As romantics everywhere prepare to show their quality or lack thereof, singles do what singles do: try to figure out how to afford and survive a date.
Kavita Ajwani (Coach Kavita) is a Montreal-based men’s love coach and runs Dashing Date, which helps men make connections. Before that, she ran a speed-dating company and matchmaking agency.
The dating world, she said, is an often confusing and digitally polluted scene where men and women stumble nervously in an attempt to make a genuine connection in real life.
Wild, wild west
Kavita said many struggle with the confusing modern landscape where singles can’t quite find their place or know how to act.
“I do call the dating scene the wild, wild west a little bit because we are in a new era,” she said. “Men are having a challenging time really understanding, like, what is my place in the world today? It’s not exactly what it used to be. With a traditional manly approach, with the woman dropping the handkerchief and a man seeing that as a signal, that has gone away a little bit, although I think there is room to bring it back in a new way.”

For women, Kavita said, an “organic love story” is as attractive as ever.
“Nobody wants the #BumbleSuccessStory,” she said. “We say that we want to meet someone in real life, as, you know, you’re walking with your coffee and heading to work, you want that romantic love story to happen, yet, women are also quite closed off when the opportunity presents itself. So it’s a bit of a slippery slope in terms of navigating, and people are feeling quite confused about what is the right way to do this today.”
Not buying it
A Boston University College of Communication 2023 survey found that more than 60 per cent of people think most people are lying on dating apps, and four times as many who responded agree that “dating apps are filled with too many machines posing as real people to be trusted.”
Kavita said that the 2026 dating world is a “period of low trust across the board.”
“Even with dating apps and with the rise of AI, a lot of people are not sure what is really happening,” she said. “Who is on the other end of the screen?”
She said the overwhelming amount of social, digital and other media has pushed people towards wanting in-person interactions.
“We are wanting that analog experience again, game nights with family and friends,” she said. “For me, it’s so important that we bring back meeting in person, as in actually approaching someone and having those organic meet cutes.”
The answer, she said, is to find spaces and places where people can interact in real life (IRL).
App fatigue
Before there was Google, there was Kiss.com in 1994 and Match.com in 1995. Then came eHarmony, OkCupid, PlentyofFish, Grindr and others.
In 2012, however, Tinder introduced the swipe feature, and everything changed.
“That mechanism of swiping was very exciting,” said Kavita. “When that started, it was like, ‘Wow! I really can meet somebody... By tapping my phone, I can access people that I’ve never met before, and it’s never been so simple.”

Kavita said that 40 per cent of adult couples still meet online, but that those searching for a partner should not solely rely on apps.

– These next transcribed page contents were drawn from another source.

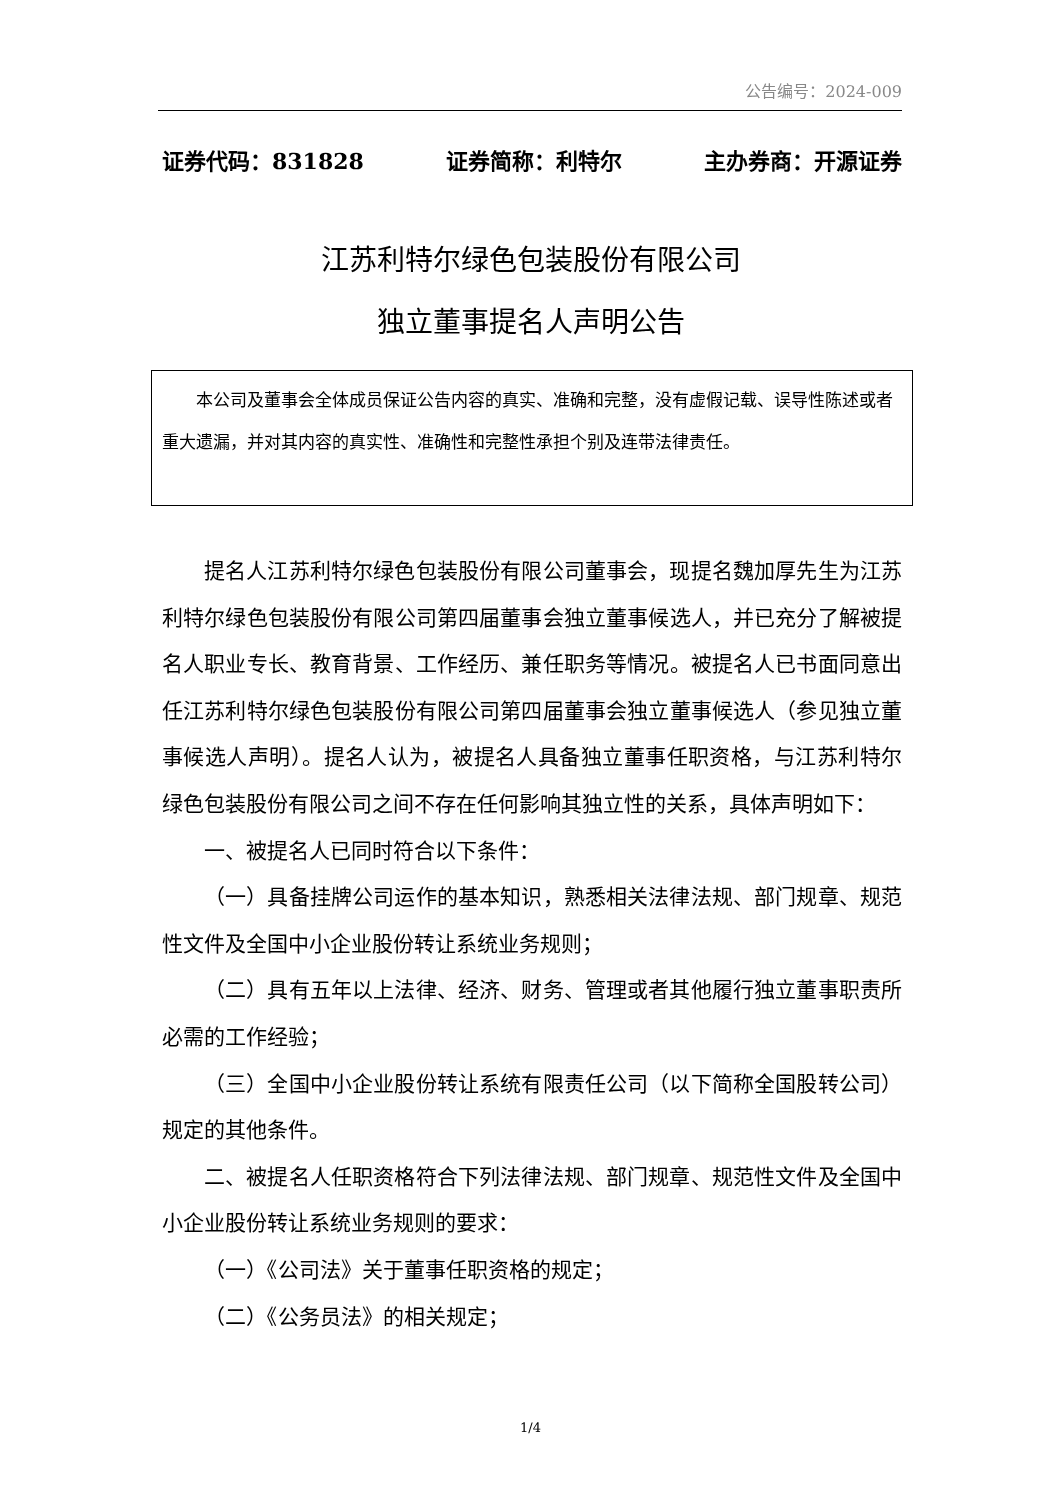公告编号：2024-009
证券代码：831828 证券简称：利特尔 主办券商：开源证券
江苏利特尔绿色包装股份有限公司
独立董事提名人声明公告
本公司及董事会全体成员保证公告内容的真实、准确和完整，没有虚假记载、误导性陈述或者重大遗漏，并对其内容的真实性、准确性和完整性承担个别及连带法律责任。
提名人江苏利特尔绿色包装股份有限公司董事会，现提名魏加厚先生为江苏利特尔绿色包装股份有限公司第四届董事会独立董事候选人，并已充分了解被提名人职业专长、教育背景、工作经历、兼任职务等情况。被提名人已书面同意出任江苏利特尔绿色包装股份有限公司第四届董事会独立董事候选人（参见独立董事候选人声明）。提名人认为，被提名人具备独立董事任职资格，与江苏利特尔绿色包装股份有限公司之间不存在任何影响其独立性的关系，具体声明如下：
一、被提名人已同时符合以下条件：
（一）具备挂牌公司运作的基本知识，熟悉相关法律法规、部门规章、规范性文件及全国中小企业股份转让系统业务规则；
（二）具有五年以上法律、经济、财务、管理或者其他履行独立董事职责所必需的工作经验；
（三）全国中小企业股份转让系统有限责任公司（以下简称全国股转公司）规定的其他条件。
二、被提名人任职资格符合下列法律法规、部门规章、规范性文件及全国中小企业股份转让系统业务规则的要求：
（一）《公司法》关于董事任职资格的规定；
（二）《公务员法》的相关规定；
1/4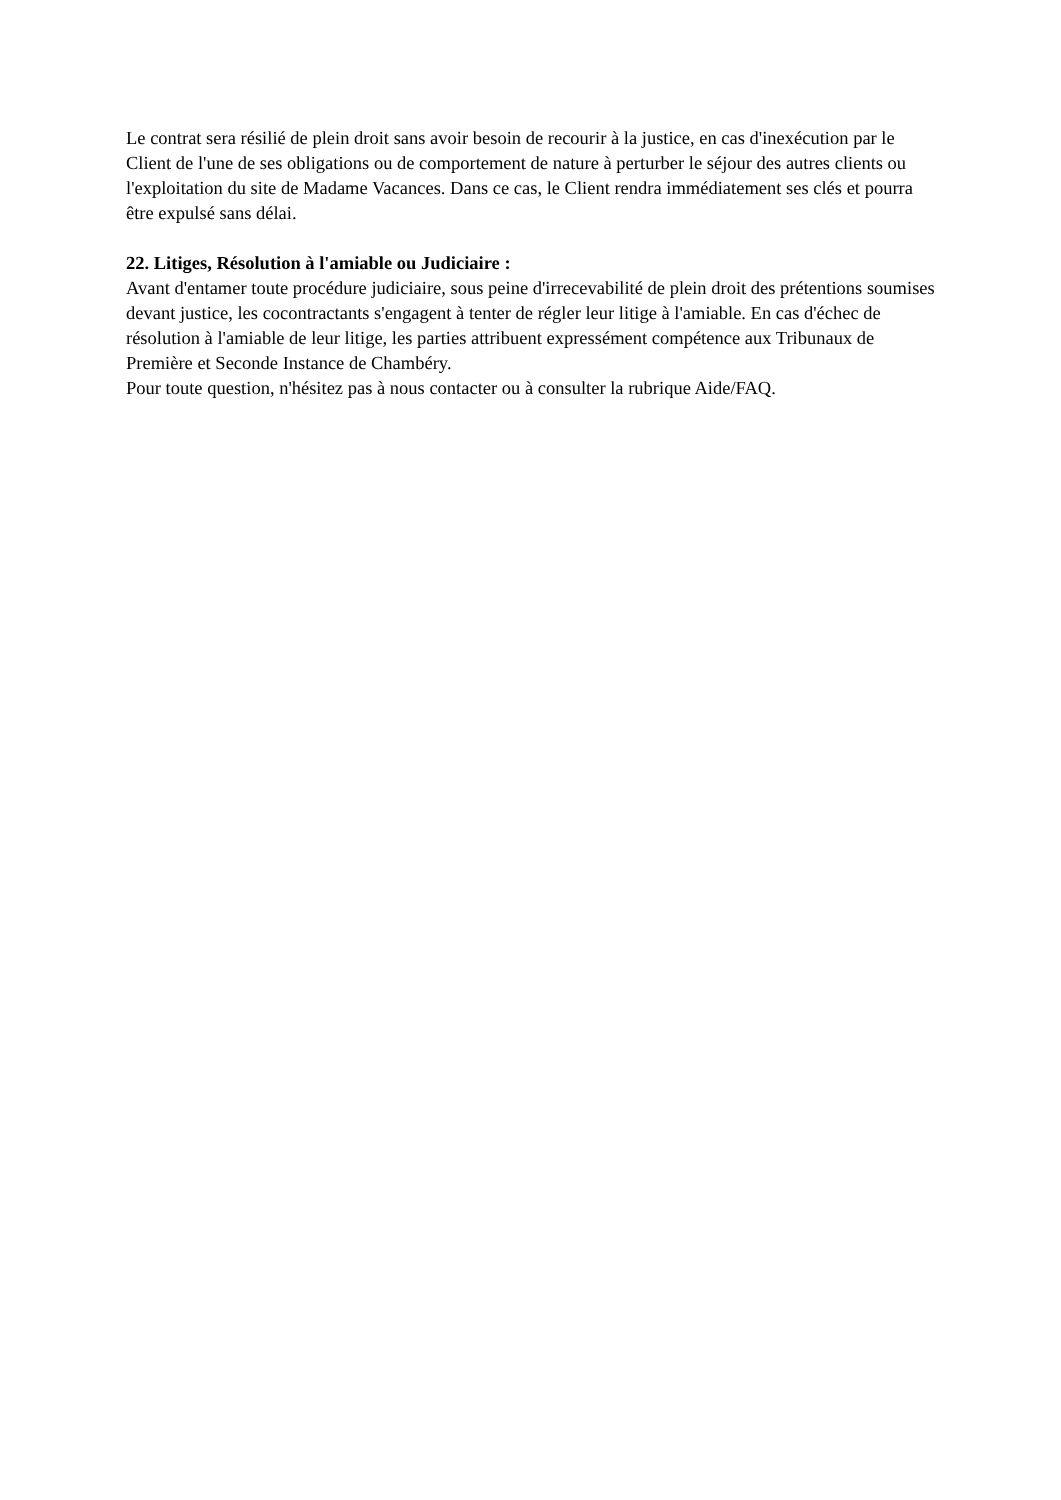Le contrat sera résilié de plein droit sans avoir besoin de recourir à la justice, en cas d'inexécution par le Client de l'une de ses obligations ou de comportement de nature à perturber le séjour des autres clients ou l'exploitation du site de Madame Vacances. Dans ce cas, le Client rendra immédiatement ses clés et pourra être expulsé sans délai.
22. Litiges, Résolution à l'amiable ou Judiciaire :
Avant d'entamer toute procédure judiciaire, sous peine d'irrecevabilité de plein droit des prétentions soumises devant justice, les cocontractants s'engagent à tenter de régler leur litige à l'amiable. En cas d'échec de résolution à l'amiable de leur litige, les parties attribuent expressément compétence aux Tribunaux de Première et Seconde Instance de Chambéry.
Pour toute question, n'hésitez pas à nous contacter ou à consulter la rubrique Aide/FAQ.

“You need to not take them so seriously,” she said. “To do that, you need to not use them as your only means for dating.”
Also, she said, it’s very important not to take offence at someone else’s app behaviour.
“You also need to release this idea that, if you do get ghosted, if somebody does unmatch you, it’s really not personal, and that’s what can make it challenging,” she said. “When you start to take those things to heart, when you start to wear your heart on your sleeve, it’s just another way of connecting.”
Ready to rumble or connect?
She said the best advice is to enter the dating scene with more of a “pep in our step” and a “playful lens.”
“We have to remember that we are looking for love, and we need to approach dating with more compassion and more of this team player mindset where we’re not against each other,” she said. “And when we go into a date feeling very guarded, feeling like, ‘Oh, are they going to meet my needs? Are they going to meet my expectations?’ We’re really coming into it ready to rumble, versus, like, ready to connect.”